Gail Sachson owns Ask Me About Art, is vice-chair of the Cultural Affairs Commission and frequent contributor of art-related cover stories to the Dallas Medical Journal. Her more recent article was in December, 2008, titled “How Did King Tut Die?” She conceived and curated “The Art of Medicine” exhibit at Mockingbird Towers.
It’s after office hours. Do you know where your doctor is? He or she might be making rounds, delivering a baby, on the golf course, in an art museum … or actually making art. Yes – those usually pragmatic, mathematical beings, so good with a scalpel, are also good with a brush and a camera.
March is Doctor Appreciation month, and in celebrating doctors, and especially doctors who are also arts enthusiasts, Spire Realty Group has mounted an exhibit, “The Art of Medicine,” in the lobby of Mockingbird Towers, one of the office buildings servicing the medical industry.
The exhibit was inspired by the covers of The Dallas Medical Journal, a publication of The Dallas County Medical Society, which for the past 15 years has reproduced artwork by member physicians on the covers of the monthly journal. Nineteen of those covers now grace the lobby of Mockingbird Towers. Each is eye-catching, crowd pleasing and personal. From birds to bees, to lakes to Lance Armstrong, the photographs and watercolors paint a fuller, more intimate picture of our doctors.
The personal quotes by the doctors give undeniable evidence of the relationship between the choices made by their medical minds and their artistic souls. Dr. Mark Fleschler, a busy internal medicine specialist, whose November 2006 cover photo, Fall Foliage, is on display, says, ” Photography is a way for me to get away from the hustle and bustle of everyday work. I escape through my lens. I love to take time to wander with my camera, and I like this scene especially because it is quiet, crisp and calm.”

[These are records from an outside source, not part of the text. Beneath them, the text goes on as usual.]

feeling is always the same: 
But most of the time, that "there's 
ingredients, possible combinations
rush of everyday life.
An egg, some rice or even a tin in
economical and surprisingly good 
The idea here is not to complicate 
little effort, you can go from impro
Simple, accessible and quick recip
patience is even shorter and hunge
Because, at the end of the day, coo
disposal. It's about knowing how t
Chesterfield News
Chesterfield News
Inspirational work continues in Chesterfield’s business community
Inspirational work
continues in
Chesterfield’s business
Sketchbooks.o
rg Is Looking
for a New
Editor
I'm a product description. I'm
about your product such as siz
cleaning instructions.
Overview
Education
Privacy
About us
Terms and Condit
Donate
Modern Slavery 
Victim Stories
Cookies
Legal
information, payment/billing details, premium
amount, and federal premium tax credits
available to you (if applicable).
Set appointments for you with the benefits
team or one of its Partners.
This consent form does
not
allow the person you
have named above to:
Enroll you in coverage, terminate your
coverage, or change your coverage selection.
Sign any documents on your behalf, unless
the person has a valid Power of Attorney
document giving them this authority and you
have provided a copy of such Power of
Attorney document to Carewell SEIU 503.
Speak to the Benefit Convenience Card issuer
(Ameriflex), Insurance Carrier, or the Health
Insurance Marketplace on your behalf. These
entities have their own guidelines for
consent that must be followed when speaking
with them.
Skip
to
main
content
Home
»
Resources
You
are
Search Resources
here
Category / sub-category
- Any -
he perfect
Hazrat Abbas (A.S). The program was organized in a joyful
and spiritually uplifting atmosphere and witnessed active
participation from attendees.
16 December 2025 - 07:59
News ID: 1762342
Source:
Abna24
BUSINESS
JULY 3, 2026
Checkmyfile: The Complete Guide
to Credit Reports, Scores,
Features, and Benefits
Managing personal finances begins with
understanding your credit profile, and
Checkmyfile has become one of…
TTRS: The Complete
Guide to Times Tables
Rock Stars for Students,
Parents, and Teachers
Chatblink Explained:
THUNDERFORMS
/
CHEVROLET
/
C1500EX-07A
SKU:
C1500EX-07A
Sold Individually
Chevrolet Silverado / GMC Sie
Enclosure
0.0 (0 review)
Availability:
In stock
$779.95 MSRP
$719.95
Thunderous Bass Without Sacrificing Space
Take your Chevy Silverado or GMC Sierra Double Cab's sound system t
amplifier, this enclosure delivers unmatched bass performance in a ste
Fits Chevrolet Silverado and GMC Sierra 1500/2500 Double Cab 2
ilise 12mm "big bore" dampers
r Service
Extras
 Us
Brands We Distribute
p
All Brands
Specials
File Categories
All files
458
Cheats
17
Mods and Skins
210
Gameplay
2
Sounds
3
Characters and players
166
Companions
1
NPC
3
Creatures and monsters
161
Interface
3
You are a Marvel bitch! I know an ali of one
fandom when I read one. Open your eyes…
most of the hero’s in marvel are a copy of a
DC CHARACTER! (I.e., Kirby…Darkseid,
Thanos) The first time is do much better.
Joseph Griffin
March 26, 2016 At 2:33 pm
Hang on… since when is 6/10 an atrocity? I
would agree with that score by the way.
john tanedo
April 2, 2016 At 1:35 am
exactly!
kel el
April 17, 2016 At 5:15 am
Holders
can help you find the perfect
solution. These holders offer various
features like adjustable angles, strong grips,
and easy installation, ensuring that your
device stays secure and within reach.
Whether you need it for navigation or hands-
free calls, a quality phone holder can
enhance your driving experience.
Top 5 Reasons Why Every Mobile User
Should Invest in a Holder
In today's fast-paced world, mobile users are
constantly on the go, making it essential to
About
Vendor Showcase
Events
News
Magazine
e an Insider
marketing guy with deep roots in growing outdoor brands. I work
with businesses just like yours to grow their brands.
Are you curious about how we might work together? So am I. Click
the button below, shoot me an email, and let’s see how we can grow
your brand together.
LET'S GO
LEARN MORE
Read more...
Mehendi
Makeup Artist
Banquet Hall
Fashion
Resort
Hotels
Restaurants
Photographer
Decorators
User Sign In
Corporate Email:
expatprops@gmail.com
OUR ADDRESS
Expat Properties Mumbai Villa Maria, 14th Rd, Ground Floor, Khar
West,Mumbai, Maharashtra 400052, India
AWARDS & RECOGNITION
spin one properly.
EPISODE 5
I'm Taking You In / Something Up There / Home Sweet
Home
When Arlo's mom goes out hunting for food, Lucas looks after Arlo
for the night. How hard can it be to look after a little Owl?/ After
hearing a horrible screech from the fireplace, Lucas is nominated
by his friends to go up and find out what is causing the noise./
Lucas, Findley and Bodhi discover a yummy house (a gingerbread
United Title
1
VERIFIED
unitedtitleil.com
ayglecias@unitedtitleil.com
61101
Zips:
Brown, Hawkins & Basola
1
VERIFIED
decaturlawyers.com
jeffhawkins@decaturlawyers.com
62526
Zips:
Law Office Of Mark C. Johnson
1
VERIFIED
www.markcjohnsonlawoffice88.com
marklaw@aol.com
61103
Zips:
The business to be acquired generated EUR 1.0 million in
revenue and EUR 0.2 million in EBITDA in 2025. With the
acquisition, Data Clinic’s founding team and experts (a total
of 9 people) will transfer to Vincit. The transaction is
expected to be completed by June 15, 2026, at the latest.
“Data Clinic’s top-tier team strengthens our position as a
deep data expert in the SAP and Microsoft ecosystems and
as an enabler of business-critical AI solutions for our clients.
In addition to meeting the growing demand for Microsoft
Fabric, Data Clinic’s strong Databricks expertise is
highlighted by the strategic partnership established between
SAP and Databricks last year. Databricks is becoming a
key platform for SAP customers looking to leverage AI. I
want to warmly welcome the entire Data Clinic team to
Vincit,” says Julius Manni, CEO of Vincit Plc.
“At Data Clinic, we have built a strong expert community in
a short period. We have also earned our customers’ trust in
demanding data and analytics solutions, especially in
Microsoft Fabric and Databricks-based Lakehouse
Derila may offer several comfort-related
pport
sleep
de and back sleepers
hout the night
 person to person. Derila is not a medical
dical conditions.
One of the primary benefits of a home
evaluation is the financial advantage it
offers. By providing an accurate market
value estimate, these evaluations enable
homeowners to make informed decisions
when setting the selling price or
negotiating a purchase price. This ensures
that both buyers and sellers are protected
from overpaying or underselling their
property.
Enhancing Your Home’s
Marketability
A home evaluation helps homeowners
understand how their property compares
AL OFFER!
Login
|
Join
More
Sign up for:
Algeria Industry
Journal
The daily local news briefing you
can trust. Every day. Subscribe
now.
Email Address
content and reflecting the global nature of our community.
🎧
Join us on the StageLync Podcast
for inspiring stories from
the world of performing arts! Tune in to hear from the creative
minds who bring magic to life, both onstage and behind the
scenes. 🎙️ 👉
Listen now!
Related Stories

Cardiologist Dr. Rolando Solis, a nature photographer, says, “In my line of work as an interventional cardiologist, visual and manual disciplines are required. Photography has allowed me to experience both. In addition, my love of nature and its attendant beauty is fulfilled.”
Radiologist Dr. Paul Ellenbogen says of Window Planter, a photograph taken in Prague: “As a radiologist, I consider myself a photographer of human anatomy and pathology. I have been taking photos of windows and doors throughout the world for over 15 years. I love the beauty and mystery, and I like to imagine what lies beyond.”
Orthopedic surgeon Dr. Jerold Lancourt respects the fragility of our bodies in the operating room. In the world of nature he watches and marvels at the fragility of the smallest insects – moths, flies, bees and butterflies. Of his Bee on a Flower Patch, the May 2008 cover, he says: “On this bee, note the pollen on his leg and his tongue hanging out, as he’s coming in for a landing. My medical training as an orthopedic surgeon has taught me to examine things closely and constantly improve my powers of observation.”
The positive relationship of art and medicine has not gone unnoticed. Medical schools at Harvard, Yale and Cornell are now offering courses in art appreciation, for it has been shown that discussing art works and looking carefully at art lines and colors increases the accuracy of observation when examining patients. And in addition, art is just plain good for the eyes.